My mother died in 1995 in upstate New York a little south of Albany. Behind her house rose a Helderberg mountain – the Helderbergs are foothills of the Catskills – a rocky escarpment. Below the escarpment are fields, orchards and forest where we often saw hawks and deer and rabbits and other animals.

My mother was deeply attached to animals; I learned that attachment from her. I’m very often brought to Whitman’s line, “I think I could turn and live awhile with the animals…” – This tenderness for other species, their energetic presence, physical and emotional, informs many poems in The Still Position, my verse memoir about my mother’s last five days, in which the above poem lives.

On the particular day “fact is” was written, my very weak but very conscious mother lay in bed in her room at the back of her small house.
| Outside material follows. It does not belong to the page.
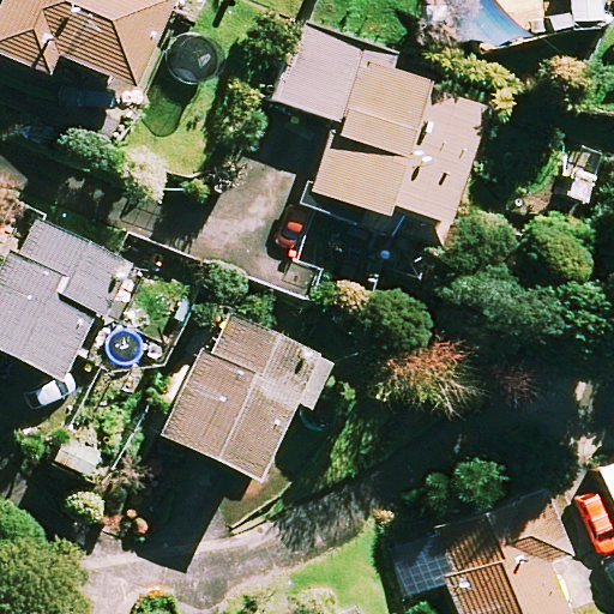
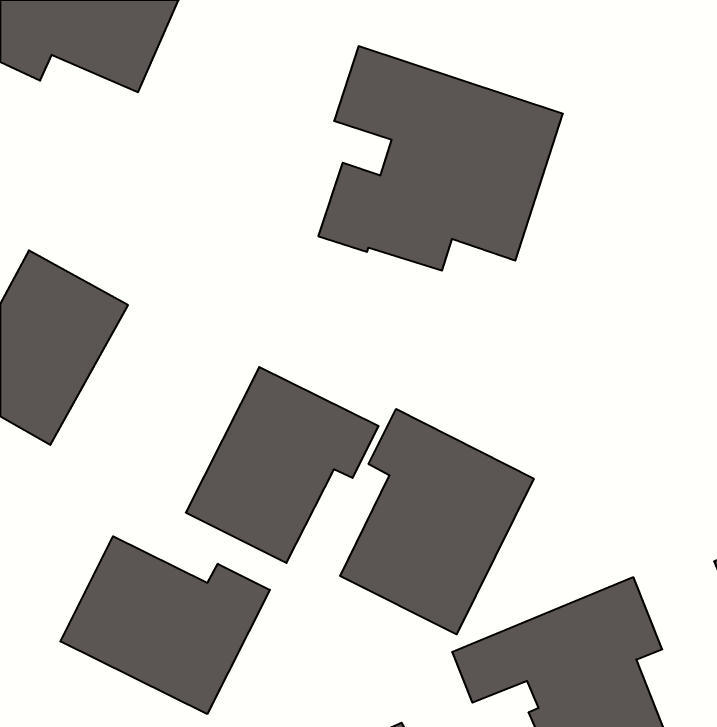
building: none -> [340,409,534,634]
building: none -> [60,536,270,714]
It was the Monday before her Friday morning death – we all knew it was the beginning of her countdown hours – and in the middle of the afternoon, I stood at the other end of her house washing dishes in the kitchen sink, my hands in soapy water. I turned around, looked out the window at the escarpment, a vista which always tuned my mind to quiet, saw a lone hawk floating above the toothy line rocks near the crest.

My mother was a fascinating, endearing person, and an immature, unwilling mother. She was a mean drunk, shy as hell (her inability to demonstrate her love for her three children was hellish), withholding and demanding. Yet the three of us, her children, loved and love her “terribly,” as the poem says. I am not sure what kind of love this was and is – I know we three compulsively took care of her in our separate ways, likely as a failed gambit to rehabilitate her to motherhood – but our love was and is anything simple or mechanistic.

But that hawk circling purposefully in the sky, probably waiting for the right second to swoop toward its prey – pinched my heart. Each species is bound to its unique hunger. And in the journal I kept of my mother’s last five, intensely alive days prefacing her death, that hawk’s hunger became the image and emblem for our tireless hunt for mother love.